Data shown:
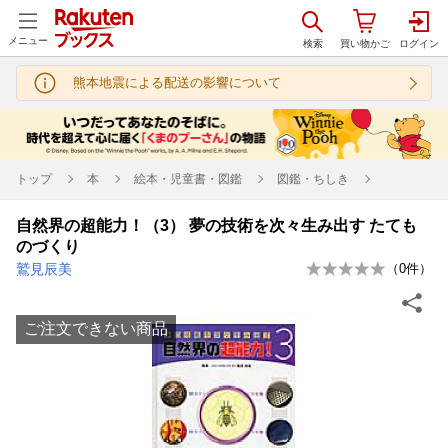
メニュー
熊本地震による配送の影響について
トップ
本
絵本・児童書・図鑑
図鑑・ちしき
自然界の超能力！（3） 夢の技術を次々生み出す たても
のづくり
鷲見辰美
（
0
件）
ご注文できない商品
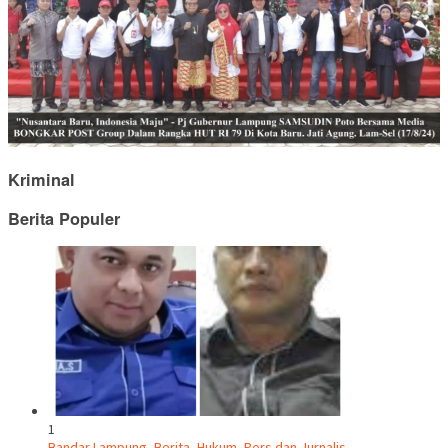
Kriminal
Berita Populer
1
Bandar Lampung
,
Berita
,
Hukum
,
Pers dan Jurnalis
,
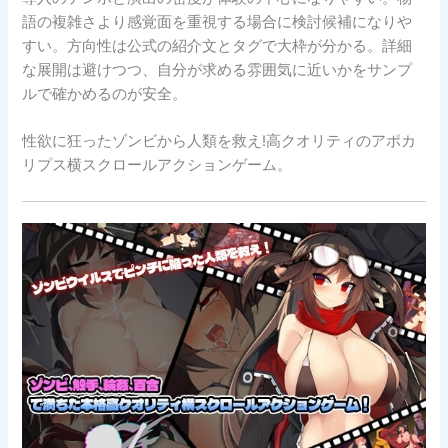
語の複雑さより感覚面を重視する場合に検討候補になりや
すい。方向性は公式の紹介文とタグで大枠が分かる。詳細
な展開は避けつつ、自分が求める雰囲気に近いかをサンプ
ルで確かめるのが安全。
性欲に狂ったゾンビから人類を救え!高クオリティのアポカ
リプス横スクロールアクションゲーム。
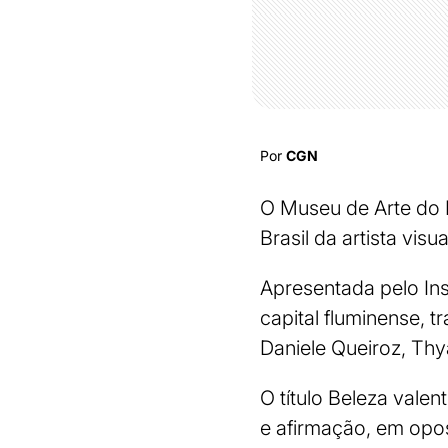
Por
CGN
O Museu de Arte do R
Brasil da artista visu
Apresentada pelo Ins
capital fluminense,
Daniele Queiroz, Thy
O título Beleza valen
e afirmação, em opo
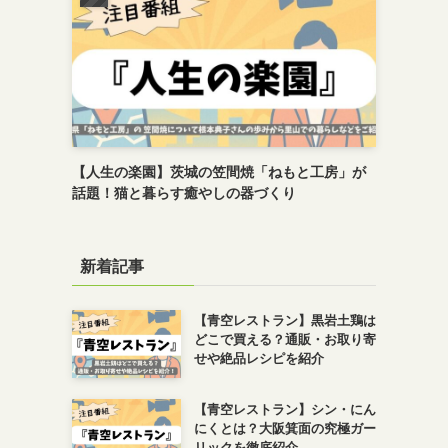
【人生の楽園】茨城の笠間焼「ねもと工房」が
話題！猫と暮らす癒やしの器づくり
新着記事
【青空レストラン】黒岩土鶏は
どこで買える？通販・お取り寄
せや絶品レシピを紹介
【青空レストラン】シン・にん
にくとは？大阪箕面の究極ガー
リックを徹底紹介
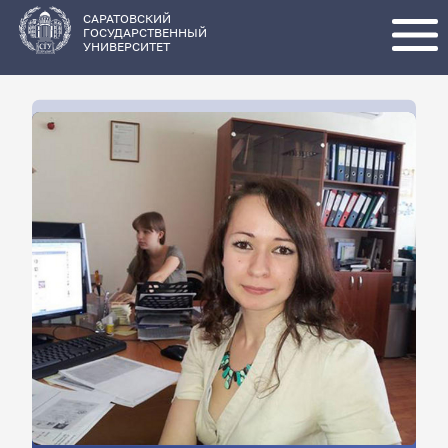
Перейти
к
основному
САРАТОВСКИЙ
содержанию
ГОСУДАРСТВЕННЫЙ
УНИВЕРСИТЕТ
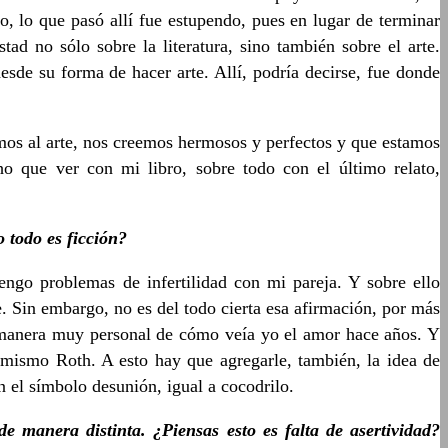
, lo que pasó allí fue estupendo, pues en lugar de terminar
ad no sólo sobre la literatura, sino también sobre el arte.
sde su forma de hacer arte. Allí, podría decirse, fue donde
mos al arte, nos creemos hermosos y perfectos y que estamos
ho que ver con mi libro, sobre todo con el último relato,
o todo es ficción?
ngo problemas de infertilidad con mi pareja. Y sobre ello
 Sin embargo, no es del todo cierta esa afirmación, por más
a manera muy personal de cómo veía yo el amor hace años. Y
 mismo Roth. A esto hay que agregarle, también, la idea de
on el símbolo desunión, igual a cocodrilo.
e manera distinta. ¿Piensas esto es falta de asertividad?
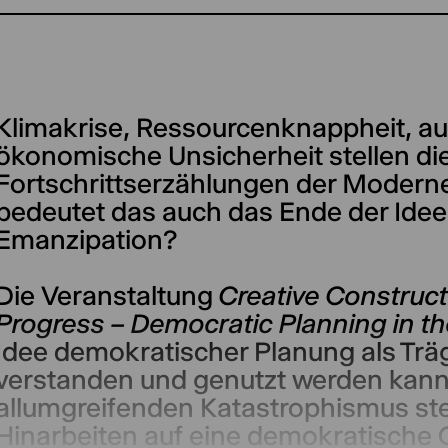
Klimakrise, Ressourcenknappheit, au
ökonomische Unsicherheit stellen di
Fortschrittserzählungen der Modern
bedeutet das auch das Ende der Idee 
Emanzipation?
Die Veranstaltung
Creative Construct
Progress – Democratic Planning in th
Idee demokratischer Planung als Träg
verstanden und genutzt werden kann.
allumgreifenden Katastrophismus st
Hinarbeiten auf eine demokratische 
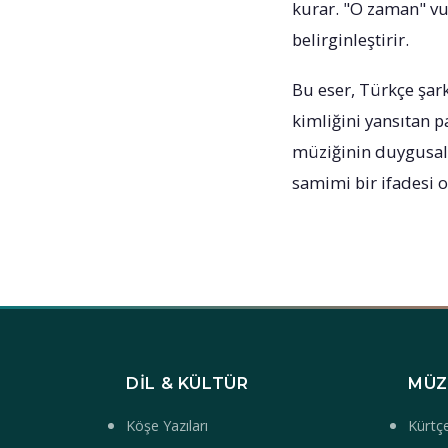
kurar. "O zaman" vu
belirginleştirir.
Bu eser, Türkçe şark
kimliğini yansıtan p
müziğinin duygusal 
samimi bir ifadesi ol
DIL & KÜLTÜR
MÜZ
Köşe Yazıları
Kürtçe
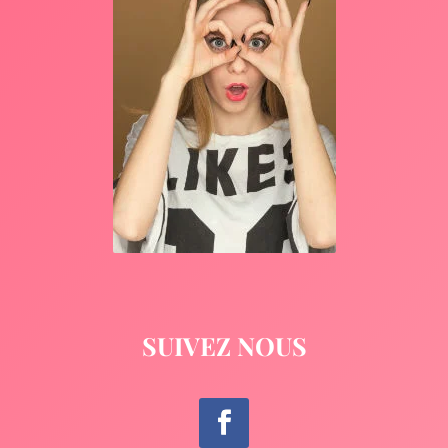
SUIVEZ NOUS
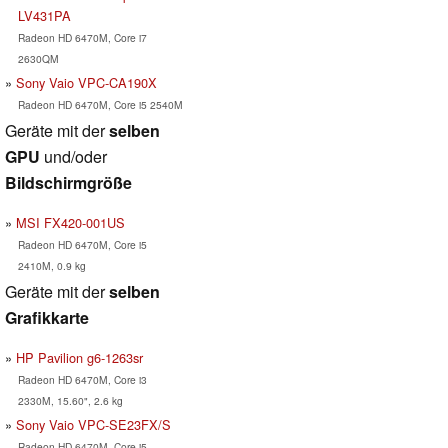
LV431PA
Radeon HD 6470M, Core i7
2630QM
Sony Vaio VPC-CA190X
Radeon HD 6470M, Core i5 2540M
Geräte mit der
selben
GPU
und/oder
Bildschirmgröße
MSI FX420-001US
Radeon HD 6470M, Core i5
2410M, 0.9 kg
Geräte mit der
selben
Grafikkarte
HP Pavilion g6-1263sr
Radeon HD 6470M, Core i3
2330M, 15.60", 2.6 kg
Sony Vaio VPC-SE23FX/S
Radeon HD 6470M, Core i5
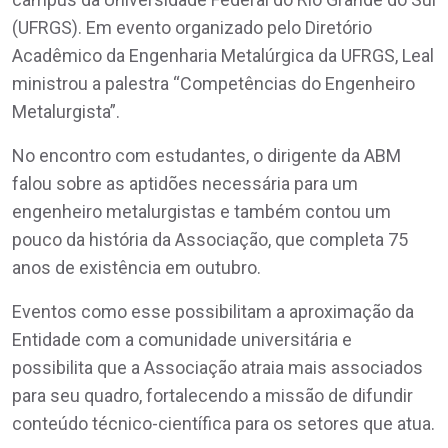
(UFRGS). Em evento organizado pelo Diretório
Acadêmico da Engenharia Metalúrgica da UFRGS, Leal
ministrou a palestra “Competências do Engenheiro
Metalurgista”.
No encontro com estudantes, o dirigente da ABM
falou sobre as aptidões necessária para um
engenheiro metalurgistas e também contou um
pouco da história da Associação, que completa 75
anos de existência em outubro.
Eventos como esse possibilitam a aproximação da
Entidade com a comunidade universitária e
possibilita que a Associação atraia mais associados
para seu quadro, fortalecendo a missão de difundir
conteúdo técnico-científica para os setores que atua.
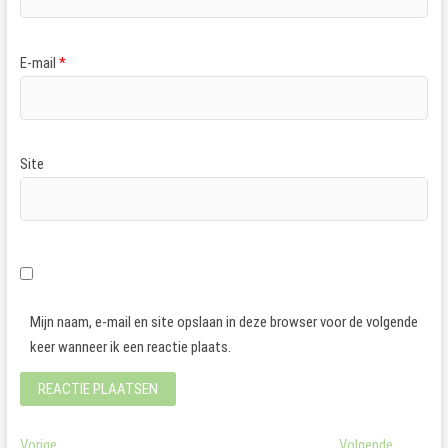
E-mail
*
Site
Mijn naam, e-mail en site opslaan in deze browser voor de volgende
keer wanneer ik een reactie plaats.
Vorig
Volgend
Vorige
Volgende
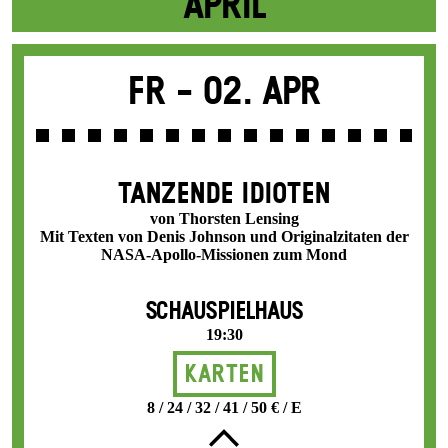
APRIL
Fr -
02. Apr
TANZENDE IDIOTEN
von Thorsten Lensing
Mit Texten von Denis Johnson und Originalzitaten der
NASA-Apollo-Missionen zum Mond
SCHAUSPIELHAUS
19:30
Karten
8 / 24 / 32 / 41 / 50 € / E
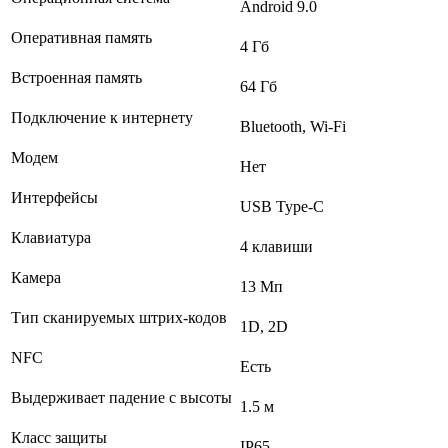
Android 9.0
Оперативная память
4 Гб
Встроенная память
64 Гб
Подключение к интернету
Bluetooth, Wi-Fi
Модем
Нет
Интерфейсы
USB Type-C
Клавиатура
4 клавиши
Камера
13 Мп
Тип сканируемых штрих-кодов
1D, 2D
NFC
Есть
Выдерживает падение с высоты
1.5 м
Класс защиты
IP65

Directive: Copy out every line of text in the data above, word for word and in the same order, leaving out the pictures.

Answer to this problem:
メニュー
熊本地震による配送の影響について
トップ
本
絵本・児童書・図鑑
図鑑・ちしき
自然界の超能力！（3） 夢の技術を次々生み出す たても
のづくり
鷲見辰美
（
0
件）
ご注文できない商品
Kriminal
Berita Populer
1
Bandar Lampung
,
Berita
,
Hukum
,
Pers dan Jurnalis
,
語の複雑さより感覚面を重視する場合に検討候補になりや
すい。方向性は公式の紹介文とタグで大枠が分かる。詳細
な展開は避けつつ、自分が求める雰囲気に近いかをサンプ
ルで確かめるのが安全。
性欲に狂ったゾンビから人類を救え!高クオリティのアポカ
リプス横スクロールアクションゲーム。
Por
CGN
O Museu de Arte do R
Brasil da artista visu
Apresentada pelo Ins
capital fluminense,
Daniele Queiroz, Thy
O título Beleza valen
e afirmação, em opo
【人生の楽園】茨城の笠間焼「ねもと工房」が
話題！猫と暮らす癒やしの器づくり
新着記事
【青空レストラン】黒岩土鶏は
どこで買える？通販・お取り寄
せや絶品レシピを紹介
【青空レストラン】シン・にん
にくとは？大阪箕面の究極ガー
リックを徹底紹介
Перейти
к
основному
САРАТОВСКИЙ
содержанию
ГОСУДАРСТВЕННЫЙ
УНИВЕРСИТЕТ
, lo que pasó allí fue estupendo, pues en lugar de terminar
ad no sólo sobre la literatura, sino también sobre el arte.
sde su forma de hacer arte. Allí, podría decirse, fue donde
mos al arte, nos creemos hermosos y perfectos y que estamos
ho que ver con mi libro, sobre todo con el último relato,
o todo es ficción?
ngo problemas de infertilidad con mi pareja. Y sobre ello
 Sin embargo, no es del todo cierta esa afirmación, por más
a manera muy personal de cómo veía yo el amor hace años. Y
 mismo Roth. A esto hay que agregarle, también, la idea de
on el símbolo desunión, igual a cocodrilo.
e manera distinta. ¿Piensas esto es falta de asertividad?
Klimakrise, Ressourcenknappheit, au
ökonomische Unsicherheit stellen di
Fortschrittserzählungen der Modern
bedeutet das auch das Ende der Idee 
Emanzipation?
Die Veranstaltung
Creative Construct
Progress – Democratic Planning in th
Idee demokratischer Planung als Träg
verstanden und genutzt werden kann.
allumgreifenden Katastrophismus st
Hinarbeiten auf eine demokratische 
kurar. "O zaman" vu
belirginleştirir.
Bu eser, Türkçe şark
kimliğini yansıtan p
müziğinin duygusal 
samimi bir ifadesi ol
DIL & KÜLTÜR
MÜZ
Köşe Yazıları
Kürtçe
SUIVEZ NOUS
LV431PA
Radeon HD 6470M, Core i7
2630QM
Sony Vaio VPC-CA190X
Radeon HD 6470M, Core i5 2540M
Geräte mit der
selben
GPU
und/oder
Bildschirmgröße
MSI FX420-001US
Radeon HD 6470M, Core i5
2410M, 0.9 kg
Geräte mit der
selben
Grafikkarte
HP Pavilion g6-1263sr
Radeon HD 6470M, Core i3
2330M, 15.60", 2.6 kg
Sony Vaio VPC-SE23FX/S
Radeon HD 6470M, Core i5
(UFRGS). Em evento organizado pelo Diretório
Acadêmico da Engenharia Metalúrgica da UFRGS, Leal
ministrou a palestra “Competências do Engenheiro
Metalurgista”.
No encontro com estudantes, o dirigente da ABM
falou sobre as aptidões necessária para um
engenheiro metalurgistas e também contou um
pouco da história da Associação, que completa 75
anos de existência em outubro.
Eventos como esse possibilitam a aproximação da
Entidade com a comunidade universitária e
possibilita que a Associação atraia mais associados
para seu quadro, fortalecendo a missão de difundir
conteúdo técnico-científica para os setores que atua.
E-mail
*
Site
Mijn naam, e-mail en site opslaan in deze browser voor de volgende
keer wanneer ik een reactie plaats.
Vorig
Volgend
Vorige
Volgende
APRIL
Fr -
02. Apr
TANZENDE IDIOTEN
von Thorsten Lensing
Mit Texten von Denis Johnson und Originalzitaten der
NASA-Apollo-Missionen zum Mond
SCHAUSPIELHAUS
19:30
Karten
8 / 24 / 32 / 41 / 50 € / E
Android 9.0
Оперативная память
4 Гб
Встроенная память
64 Гб
Подключение к интернету
Bluetooth, Wi-Fi
Модем
Нет
Интерфейсы
USB Type-C
Клавиатура
4 клавиши
Камера
13 Мп
Тип сканируемых штрих-кодов
1D, 2D
NFC
Есть
Выдерживает падение с высоты
1.5 м
Класс защиты
IP65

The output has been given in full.